## WHAT THIS TASK INVOLVES
Your answer should consist only of the lines below from the one with "From David Mech" through the one with "2/24/2012 C Love", copied exactly.

## EXERCISE DATA
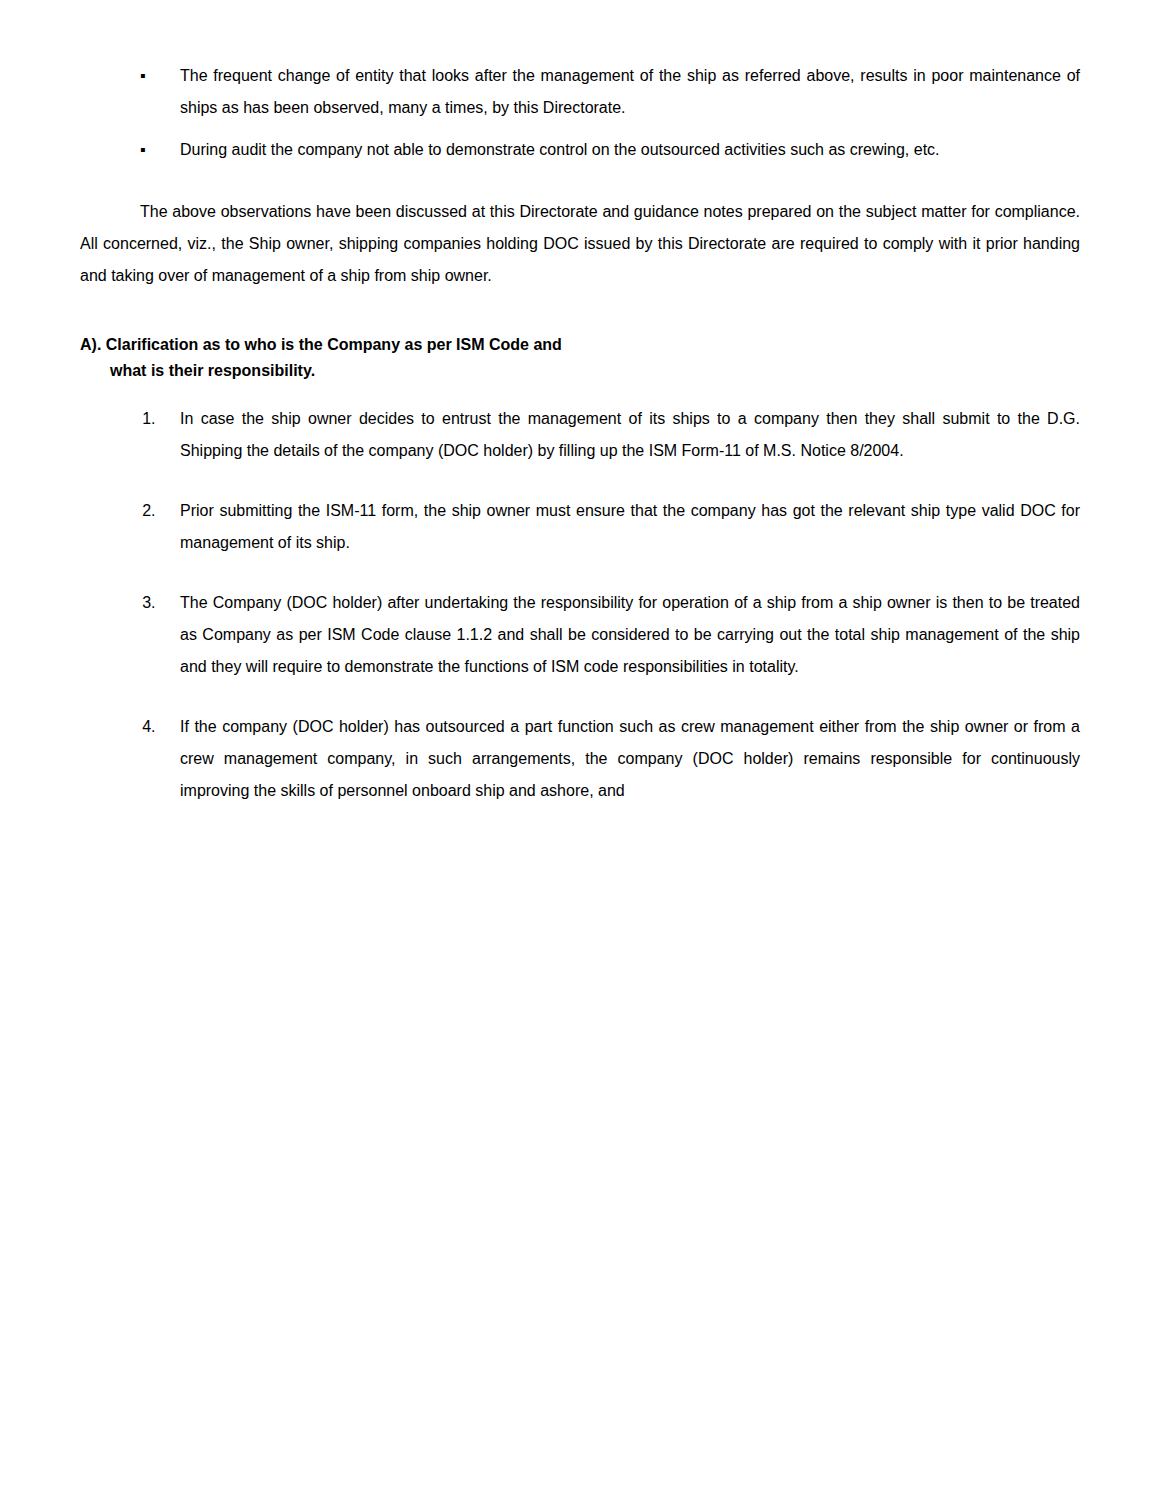The frequent change of entity that looks after the management of the ship as referred above, results in poor maintenance of ships as has been observed, many a times, by this Directorate.
During audit the company not able to demonstrate control on the outsourced activities such as crewing, etc.
The above observations have been discussed at this Directorate and guidance notes prepared on the subject matter for compliance. All concerned, viz., the Ship owner, shipping companies holding DOC issued by this Directorate are required to comply with it prior handing and taking over of management of a ship from ship owner.
A). Clarification as to who is the Company as per ISM Code andwhat is their responsibility.
In case the ship owner decides to entrust the management of its ships to a company then they shall submit to the D.G. Shipping the details of the company (DOC holder) by filling up the ISM Form-11 of M.S. Notice 8/2004.
Prior submitting the ISM-11 form, the ship owner must ensure that the company has got the relevant ship type valid DOC for management of its ship.
The Company (DOC holder) after undertaking the responsibility for operation of a ship from a ship owner is then to be treated as Company as per ISM Code clause 1.1.2 and shall be considered to be carrying out the total ship management of the ship and they will require to demonstrate the functions of ISM code responsibilities in totality.
If the company (DOC holder) has outsourced a part function such as crew management either from the ship owner or from a crew management company, in such arrangements, the company (DOC holder) remains responsible for continuously improving the skills of personnel onboard ship and ashore, and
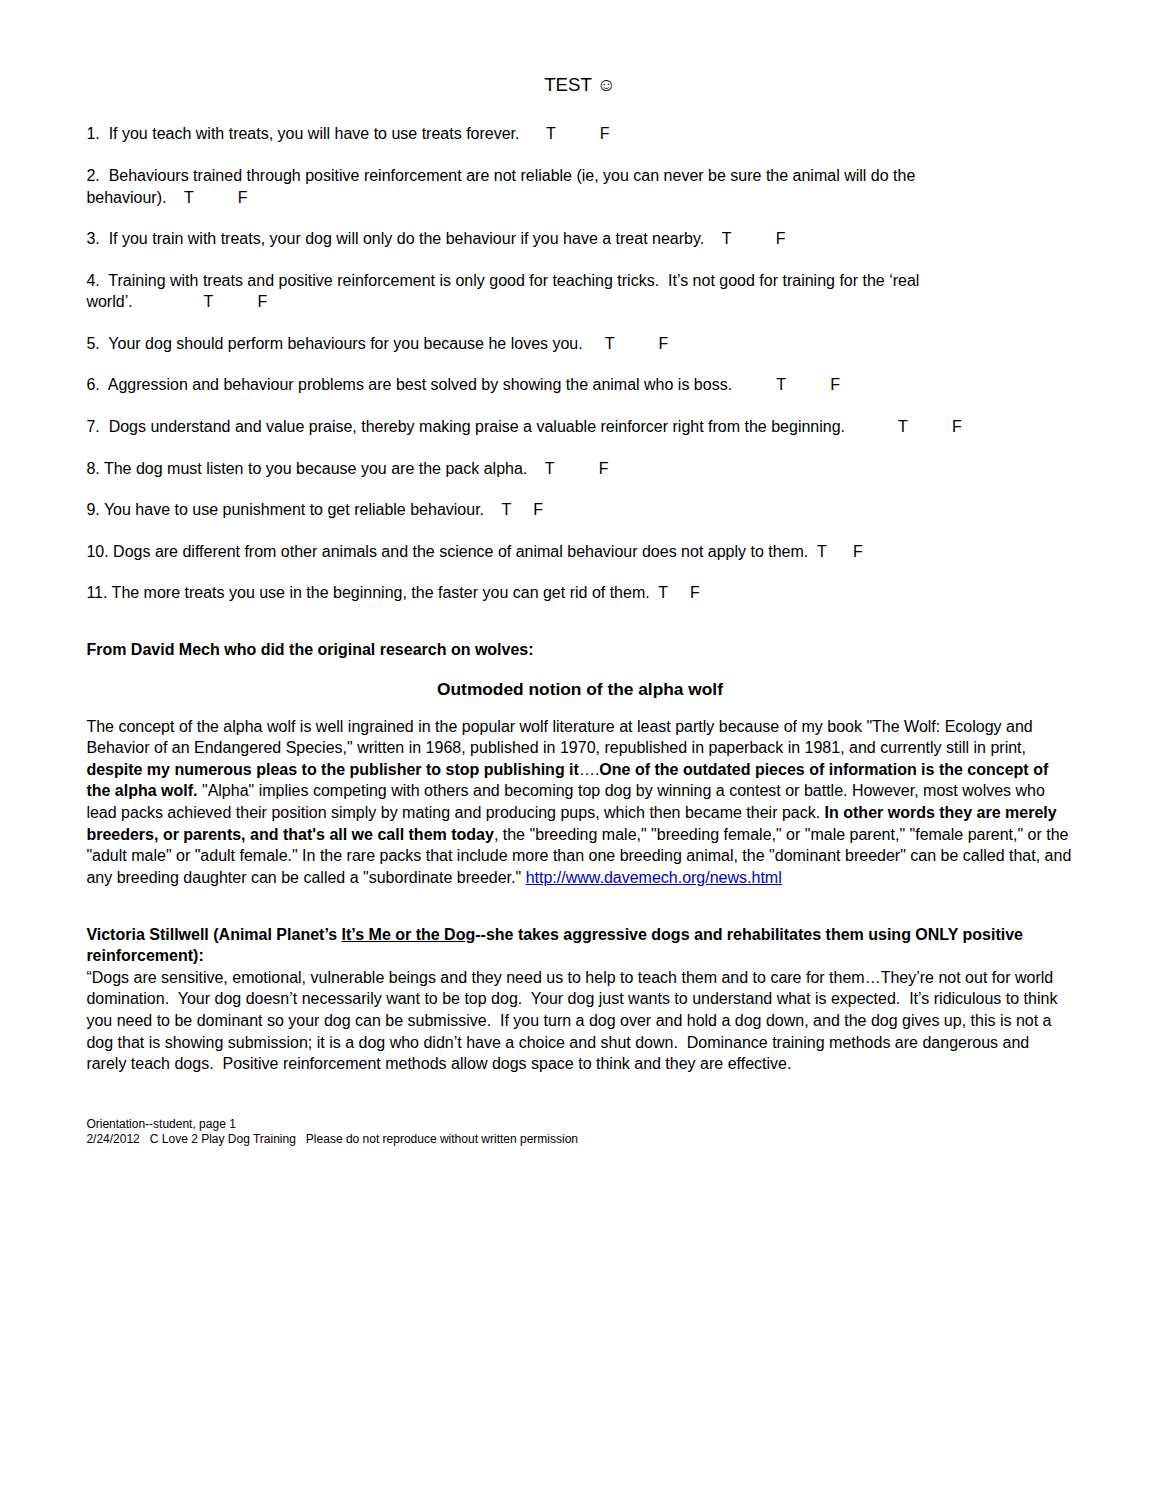TEST ☺
1. If you teach with treats, you will have to use treats forever. T F
2. Behaviours trained through positive reinforcement are not reliable (ie, you can never be sure the animal will do the behaviour). T F
3. If you train with treats, your dog will only do the behaviour if you have a treat nearby. T F
4. Training with treats and positive reinforcement is only good for teaching tricks. It’s not good for training for the ‘real world’. T F
5. Your dog should perform behaviours for you because he loves you. T F
6. Aggression and behaviour problems are best solved by showing the animal who is boss. T F
7. Dogs understand and value praise, thereby making praise a valuable reinforcer right from the beginning. T F
8. The dog must listen to you because you are the pack alpha. T F
9. You have to use punishment to get reliable behaviour. T F
10. Dogs are different from other animals and the science of animal behaviour does not apply to them. T F
11. The more treats you use in the beginning, the faster you can get rid of them. T F
From David Mech who did the original research on wolves:
Outmoded notion of the alpha wolf
The concept of the alpha wolf is well ingrained in the popular wolf literature at least partly because of my book "The Wolf: Ecology and Behavior of an Endangered Species," written in 1968, published in 1970, republished in paperback in 1981, and currently still in print, despite my numerous pleas to the publisher to stop publishing it….One of the outdated pieces of information is the concept of the alpha wolf. "Alpha" implies competing with others and becoming top dog by winning a contest or battle. However, most wolves who lead packs achieved their position simply by mating and producing pups, which then became their pack. In other words they are merely breeders, or parents, and that's all we call them today, the "breeding male," "breeding female," or "male parent," "female parent," or the "adult male" or "adult female." In the rare packs that include more than one breeding animal, the "dominant breeder" can be called that, and any breeding daughter can be called a "subordinate breeder." http://www.davemech.org/news.html
Victoria Stillwell (Animal Planet’s It’s Me or the Dog--she takes aggressive dogs and rehabilitates them using ONLY positive reinforcement):
“Dogs are sensitive, emotional, vulnerable beings and they need us to help to teach them and to care for them…They’re not out for world domination. Your dog doesn’t necessarily want to be top dog. Your dog just wants to understand what is expected. It’s ridiculous to think you need to be dominant so your dog can be submissive. If you turn a dog over and hold a dog down, and the dog gives up, this is not a dog that is showing submission; it is a dog who didn’t have a choice and shut down. Dominance training methods are dangerous and rarely teach dogs. Positive reinforcement methods allow dogs space to think and they are effective.
Orientation--student, page 1
2/24/2012 C Love 2 Play Dog Training Please do not reproduce without written permission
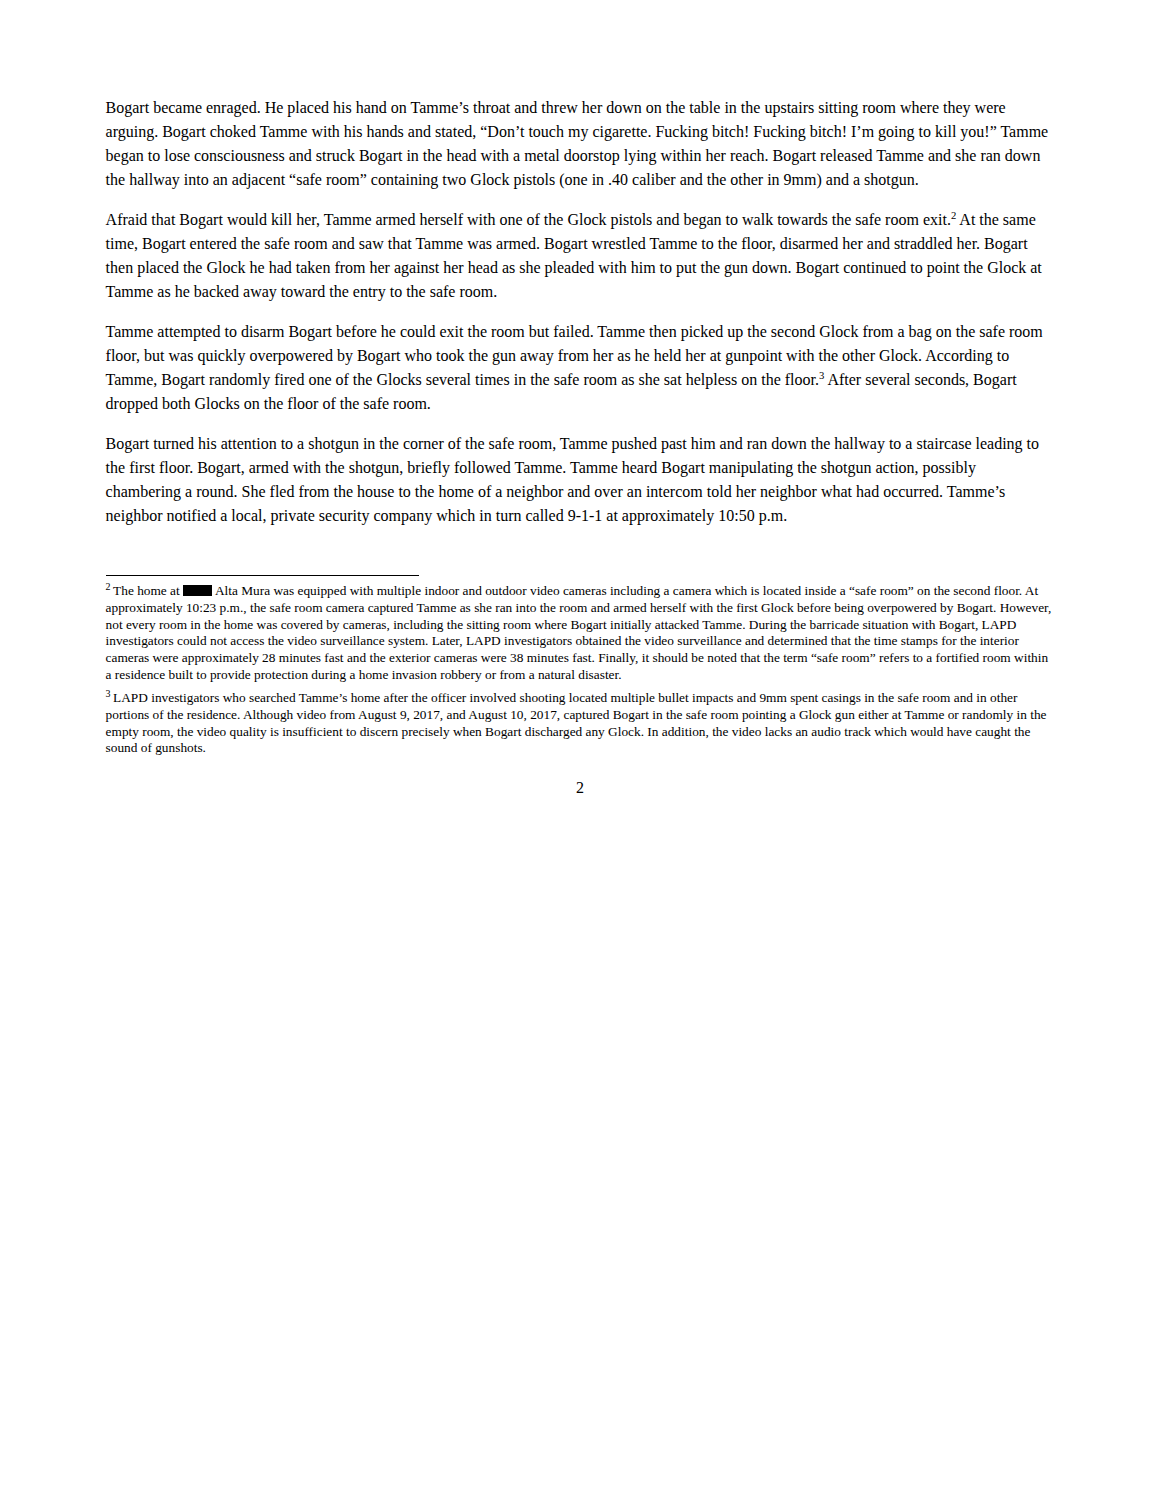Bogart became enraged. He placed his hand on Tamme’s throat and threw her down on the table in the upstairs sitting room where they were arguing. Bogart choked Tamme with his hands and stated, “Don’t touch my cigarette. Fucking bitch! Fucking bitch! I’m going to kill you!” Tamme began to lose consciousness and struck Bogart in the head with a metal doorstop lying within her reach. Bogart released Tamme and she ran down the hallway into an adjacent “safe room” containing two Glock pistols (one in .40 caliber and the other in 9mm) and a shotgun.
Afraid that Bogart would kill her, Tamme armed herself with one of the Glock pistols and began to walk towards the safe room exit.2 At the same time, Bogart entered the safe room and saw that Tamme was armed. Bogart wrestled Tamme to the floor, disarmed her and straddled her. Bogart then placed the Glock he had taken from her against her head as she pleaded with him to put the gun down. Bogart continued to point the Glock at Tamme as he backed away toward the entry to the safe room.
Tamme attempted to disarm Bogart before he could exit the room but failed. Tamme then picked up the second Glock from a bag on the safe room floor, but was quickly overpowered by Bogart who took the gun away from her as he held her at gunpoint with the other Glock. According to Tamme, Bogart randomly fired one of the Glocks several times in the safe room as she sat helpless on the floor.3 After several seconds, Bogart dropped both Glocks on the floor of the safe room.
Bogart turned his attention to a shotgun in the corner of the safe room, Tamme pushed past him and ran down the hallway to a staircase leading to the first floor. Bogart, armed with the shotgun, briefly followed Tamme. Tamme heard Bogart manipulating the shotgun action, possibly chambering a round. She fled from the house to the home of a neighbor and over an intercom told her neighbor what had occurred. Tamme’s neighbor notified a local, private security company which in turn called 9-1-1 at approximately 10:50 p.m.
2 The home at Alta Mura was equipped with multiple indoor and outdoor video cameras including a camera which is located inside a “safe room” on the second floor. At approximately 10:23 p.m., the safe room camera captured Tamme as she ran into the room and armed herself with the first Glock before being overpowered by Bogart. However, not every room in the home was covered by cameras, including the sitting room where Bogart initially attacked Tamme. During the barricade situation with Bogart, LAPD investigators could not access the video surveillance system. Later, LAPD investigators obtained the video surveillance and determined that the time stamps for the interior cameras were approximately 28 minutes fast and the exterior cameras were 38 minutes fast. Finally, it should be noted that the term “safe room” refers to a fortified room within a residence built to provide protection during a home invasion robbery or from a natural disaster.
3 LAPD investigators who searched Tamme’s home after the officer involved shooting located multiple bullet impacts and 9mm spent casings in the safe room and in other portions of the residence. Although video from August 9, 2017, and August 10, 2017, captured Bogart in the safe room pointing a Glock gun either at Tamme or randomly in the empty room, the video quality is insufficient to discern precisely when Bogart discharged any Glock. In addition, the video lacks an audio track which would have caught the sound of gunshots.
2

## THE ANSWER
From David Mech who did the original research on wolves:
Outmoded notion of the alpha wolf
The concept of the alpha wolf is well ingrained in the popular wolf literature at least partly because of my book "The Wolf: Ecology and Behavior of an Endangered Species," written in 1968, published in 1970, republished in paperback in 1981, and currently still in print, despite my numerous pleas to the publisher to stop publishing it….One of the outdated pieces of information is the concept of the alpha wolf. "Alpha" implies competing with others and becoming top dog by winning a contest or battle. However, most wolves who lead packs achieved their position simply by mating and producing pups, which then became their pack. In other words they are merely breeders, or parents, and that's all we call them today, the "breeding male," "breeding female," or "male parent," "female parent," or the "adult male" or "adult female." In the rare packs that include more than one breeding animal, the "dominant breeder" can be called that, and any breeding daughter can be called a "subordinate breeder." http://www.davemech.org/news.html
Victoria Stillwell (Animal Planet’s It’s Me or the Dog--she takes aggressive dogs and rehabilitates them using ONLY positive reinforcement):
“Dogs are sensitive, emotional, vulnerable beings and they need us to help to teach them and to care for them…They’re not out for world domination. Your dog doesn’t necessarily want to be top dog. Your dog just wants to understand what is expected. It’s ridiculous to think you need to be dominant so your dog can be submissive. If you turn a dog over and hold a dog down, and the dog gives up, this is not a dog that is showing submission; it is a dog who didn’t have a choice and shut down. Dominance training methods are dangerous and rarely teach dogs. Positive reinforcement methods allow dogs space to think and they are effective.
Orientation--student, page 1
2/24/2012 C Love 2 Play Dog Training Please do not reproduce without written permission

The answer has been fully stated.